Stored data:
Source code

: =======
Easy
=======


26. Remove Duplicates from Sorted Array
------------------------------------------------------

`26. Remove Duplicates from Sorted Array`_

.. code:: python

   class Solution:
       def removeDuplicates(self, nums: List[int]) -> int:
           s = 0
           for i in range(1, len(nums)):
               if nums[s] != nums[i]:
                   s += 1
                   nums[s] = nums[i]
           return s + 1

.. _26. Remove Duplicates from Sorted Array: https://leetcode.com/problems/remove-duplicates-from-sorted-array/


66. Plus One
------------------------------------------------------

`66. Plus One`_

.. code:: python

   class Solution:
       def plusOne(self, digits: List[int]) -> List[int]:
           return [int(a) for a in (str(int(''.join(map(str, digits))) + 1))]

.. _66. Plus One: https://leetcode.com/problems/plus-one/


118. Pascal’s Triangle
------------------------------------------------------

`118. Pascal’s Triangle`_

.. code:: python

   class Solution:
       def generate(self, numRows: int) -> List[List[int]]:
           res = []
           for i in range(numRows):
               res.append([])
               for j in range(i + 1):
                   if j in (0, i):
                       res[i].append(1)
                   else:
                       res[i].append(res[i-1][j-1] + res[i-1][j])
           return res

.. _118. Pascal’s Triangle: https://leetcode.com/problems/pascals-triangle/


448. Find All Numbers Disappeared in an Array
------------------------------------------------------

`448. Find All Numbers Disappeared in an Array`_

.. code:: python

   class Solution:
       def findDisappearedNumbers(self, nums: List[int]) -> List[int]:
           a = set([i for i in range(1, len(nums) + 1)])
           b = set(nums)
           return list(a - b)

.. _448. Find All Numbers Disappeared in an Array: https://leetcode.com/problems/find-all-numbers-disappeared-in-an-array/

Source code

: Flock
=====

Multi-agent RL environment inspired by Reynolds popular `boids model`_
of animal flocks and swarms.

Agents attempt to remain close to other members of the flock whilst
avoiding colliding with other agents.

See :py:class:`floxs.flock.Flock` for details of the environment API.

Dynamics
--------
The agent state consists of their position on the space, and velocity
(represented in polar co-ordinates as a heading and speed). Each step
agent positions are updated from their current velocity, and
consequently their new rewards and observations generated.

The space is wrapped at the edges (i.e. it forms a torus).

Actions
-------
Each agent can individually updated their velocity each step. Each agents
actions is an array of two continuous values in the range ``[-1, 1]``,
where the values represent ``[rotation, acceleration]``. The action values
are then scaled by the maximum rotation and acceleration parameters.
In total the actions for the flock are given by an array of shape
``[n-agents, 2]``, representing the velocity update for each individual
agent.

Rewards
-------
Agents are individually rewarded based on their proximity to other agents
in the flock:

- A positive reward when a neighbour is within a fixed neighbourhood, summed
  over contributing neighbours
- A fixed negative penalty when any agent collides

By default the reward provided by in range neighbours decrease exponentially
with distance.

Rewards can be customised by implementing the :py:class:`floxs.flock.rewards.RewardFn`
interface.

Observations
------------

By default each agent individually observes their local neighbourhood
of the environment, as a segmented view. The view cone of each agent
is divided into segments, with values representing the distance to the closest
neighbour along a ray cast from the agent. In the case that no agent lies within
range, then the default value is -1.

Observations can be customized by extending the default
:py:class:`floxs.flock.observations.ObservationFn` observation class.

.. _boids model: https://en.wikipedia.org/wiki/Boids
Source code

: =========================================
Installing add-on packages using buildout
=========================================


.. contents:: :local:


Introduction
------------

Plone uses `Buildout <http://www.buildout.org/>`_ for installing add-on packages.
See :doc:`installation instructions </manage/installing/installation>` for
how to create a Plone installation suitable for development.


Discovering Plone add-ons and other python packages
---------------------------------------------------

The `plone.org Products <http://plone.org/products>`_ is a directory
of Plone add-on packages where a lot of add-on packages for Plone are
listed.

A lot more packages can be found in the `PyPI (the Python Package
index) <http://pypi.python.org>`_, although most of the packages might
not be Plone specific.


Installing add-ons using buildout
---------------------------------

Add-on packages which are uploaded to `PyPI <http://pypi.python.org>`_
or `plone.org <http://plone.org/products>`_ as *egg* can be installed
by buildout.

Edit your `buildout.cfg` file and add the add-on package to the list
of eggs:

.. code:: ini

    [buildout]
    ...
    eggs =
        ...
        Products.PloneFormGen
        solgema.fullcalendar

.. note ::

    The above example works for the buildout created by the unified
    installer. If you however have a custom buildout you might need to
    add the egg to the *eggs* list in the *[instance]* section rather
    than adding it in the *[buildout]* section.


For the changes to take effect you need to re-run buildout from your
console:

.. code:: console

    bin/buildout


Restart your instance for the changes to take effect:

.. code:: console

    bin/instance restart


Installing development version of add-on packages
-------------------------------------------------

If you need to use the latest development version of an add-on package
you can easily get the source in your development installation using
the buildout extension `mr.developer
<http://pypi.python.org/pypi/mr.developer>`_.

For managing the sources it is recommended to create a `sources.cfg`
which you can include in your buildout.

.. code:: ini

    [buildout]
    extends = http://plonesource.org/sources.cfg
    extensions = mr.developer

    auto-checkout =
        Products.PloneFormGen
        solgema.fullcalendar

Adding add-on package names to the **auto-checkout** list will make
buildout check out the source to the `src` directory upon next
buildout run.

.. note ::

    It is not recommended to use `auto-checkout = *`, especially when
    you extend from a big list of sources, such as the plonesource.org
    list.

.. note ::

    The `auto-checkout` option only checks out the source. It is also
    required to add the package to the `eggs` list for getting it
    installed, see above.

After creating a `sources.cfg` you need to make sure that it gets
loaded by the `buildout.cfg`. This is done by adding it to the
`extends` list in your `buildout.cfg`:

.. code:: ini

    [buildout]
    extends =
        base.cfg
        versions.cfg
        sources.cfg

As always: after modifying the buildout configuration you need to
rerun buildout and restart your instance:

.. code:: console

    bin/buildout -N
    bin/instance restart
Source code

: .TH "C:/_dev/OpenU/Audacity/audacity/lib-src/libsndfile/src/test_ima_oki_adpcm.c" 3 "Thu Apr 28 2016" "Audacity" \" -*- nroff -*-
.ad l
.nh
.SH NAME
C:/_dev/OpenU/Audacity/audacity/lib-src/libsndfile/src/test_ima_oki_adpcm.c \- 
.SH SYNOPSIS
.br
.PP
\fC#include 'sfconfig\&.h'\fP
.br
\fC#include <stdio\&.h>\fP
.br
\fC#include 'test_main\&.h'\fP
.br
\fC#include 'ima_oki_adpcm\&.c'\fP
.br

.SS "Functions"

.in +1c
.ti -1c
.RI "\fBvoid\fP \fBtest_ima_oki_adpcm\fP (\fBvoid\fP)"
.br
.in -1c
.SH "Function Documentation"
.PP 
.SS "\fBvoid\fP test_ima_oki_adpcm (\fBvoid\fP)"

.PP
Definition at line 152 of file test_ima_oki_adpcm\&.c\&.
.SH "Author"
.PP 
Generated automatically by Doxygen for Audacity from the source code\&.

Exercise aim: The lines above may hold the string "take". Say how many do, and give only that number.

Exercise output: 2